I know it sounds crazy. A new line sounds insane, and a feature film built on unknown commodities sounds counter-intuitive. Listen, THAT'S WHERE WE ARE. The history of the comics medium is one where quantum leaps of excellence occur when slacking sales invite the unthinkable. Shooter let Frank Miller run wild on Daredevil because the sales really couldn't get worse. (relatively speaking, of course, any comic in 2010 would KILL for Daredevil's sales around issue 167) Claremont got to invent soap-operatic superhero comics because nobody wanted to touch the X-Men with a 30 foot pole.
Folks, the ship is sinking. It's time to put our fate into the hands of our best creators and do something really crazy. Let Grant Morrison, Mark Millar, Brian K Vaughan, Brian Bendis, Jeph Loeb run wild and build the best concepts they can unrestrained by the past. Let them fight for the gig and try to one-up each other for the best hook ever. Give them cart blanche to do what they do best and create a damn good stories.
Put those ideas on film, which Marvel surely knows how to do at this point, and use it as an introductory issue for a new line of comics that anybody and everybody can jump on at the ground floor. Get the best and brightest talent on those books as well, now is not the time to get frugal. This is our future we're talking about here.

Job:
Decide whether each statement agrees with the comics opinion piece, answering yes or no and quoting the words that settle it: 1. Frank Miller was given free rein on Daredevil because its sales could hardly drop further. 2. The writer advises keeping costs down when hiring talent for the new books. 3. Claremont got to create soap-operatic superhero comics. The data that follows comes from a separate source.

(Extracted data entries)
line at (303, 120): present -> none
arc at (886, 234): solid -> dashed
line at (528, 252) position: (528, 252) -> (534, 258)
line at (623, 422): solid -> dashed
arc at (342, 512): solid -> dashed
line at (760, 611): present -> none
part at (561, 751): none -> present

Exercise output:
1. Yes: "Shooter let Frank Miller run wild on Daredevil because the sales really couldn't get worse."
2. No: "now is not the time to get frugal."
3. Yes: "Claremont got to invent soap-operatic superhero comics"